Resolvido em 2026-07-04:

  • O modelo deve seguir a Opcao C: todo processo VM-backed deve possuir uma VmSession propria, ligada ao lifecycle/task/process, em vez de depender de um Firmware.vm global.
  • Cada Shell VM-backed deve ter sua propria sessao VM. Ele pode compartilhar a engine/runtime e caches imutaveis, mas nao stack, heap, PC, globals, handles ou identidade mutavel de execucao.
  • O Game residente suspenso preserva seu contexto porque sua VmSession continua viva; ele apenas deixa de ser elegivel para ticks normais enquanto Hub/Shell possui foreground.
  • Foreground ownership e background execution sao conceitos separados. Foreground ownership decide input visual, render ownership e frame pacing normal. Execution eligibility decide quais sessoes podem receber ticks sem serem foreground.

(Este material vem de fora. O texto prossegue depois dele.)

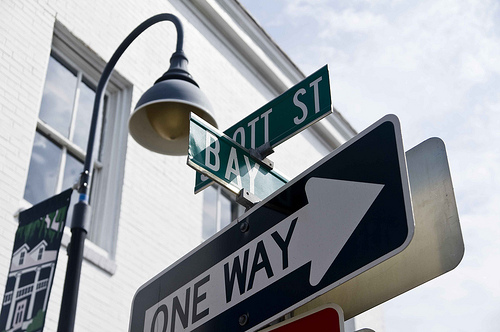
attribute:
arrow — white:
[101, 175, 387, 328]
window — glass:
[16, 10, 176, 275]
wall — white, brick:
[125, 149, 198, 265]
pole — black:
[58, 204, 85, 330]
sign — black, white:
[124, 123, 404, 328]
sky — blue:
[235, 0, 497, 330]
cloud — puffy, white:
[264, 2, 332, 29]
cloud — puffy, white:
[316, 11, 388, 38]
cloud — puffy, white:
[395, 2, 487, 76]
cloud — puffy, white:
[300, 42, 352, 78]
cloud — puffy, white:
[330, 37, 485, 127]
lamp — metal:
[73, 3, 225, 193]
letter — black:
[269, 216, 297, 268]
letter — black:
[246, 238, 273, 289]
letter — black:
[221, 248, 248, 302]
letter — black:
[191, 272, 211, 322]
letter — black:
[168, 285, 190, 330]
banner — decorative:
[0, 174, 89, 319]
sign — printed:
[119, 92, 332, 212]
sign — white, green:
[191, 61, 333, 195]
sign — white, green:
[185, 110, 289, 208]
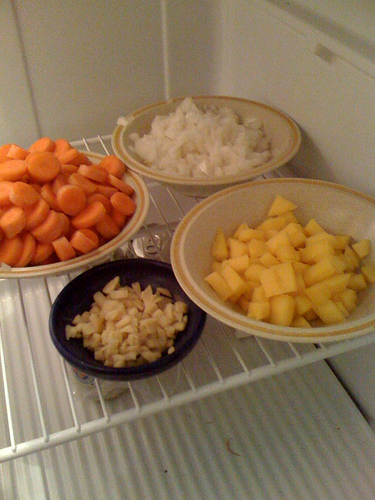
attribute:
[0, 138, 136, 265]
carrots — sliced, orange, chopped, cut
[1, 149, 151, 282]
bowl — white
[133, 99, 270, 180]
onions — chopped, white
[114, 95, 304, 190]
bowl — white, gold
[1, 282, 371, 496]
bottom shelf — plastic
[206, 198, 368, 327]
pineapples — yellow, chopped, cut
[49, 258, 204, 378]
bowl — blue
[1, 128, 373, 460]
shelf — metal, white, wire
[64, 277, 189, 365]
nuts — chopped, minced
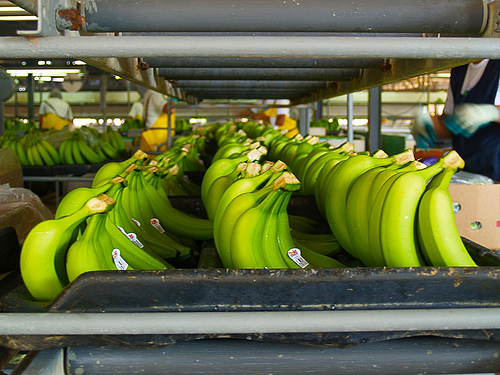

  • Background execution, como player de musica ou background services, nao entra na primeira implementacao desta agenda. Mesmo assim, o modelo de VmSession deve ser obrigatoriamente compativel com essa evolucao em um futuro proximo.
  • Render ownership permanece autoridade global do SystemOS. Sessoes VM-backed produzem frames, mas nao decidem se podem apresentar.
  • LoadCartridgeStep nao deve inicializar uma VM global diretamente. Ele deve delegar criacao/ativacao de sessao para uma facade de sessions/scheduler.

Esta agenda esta pronta para virar decision normativa.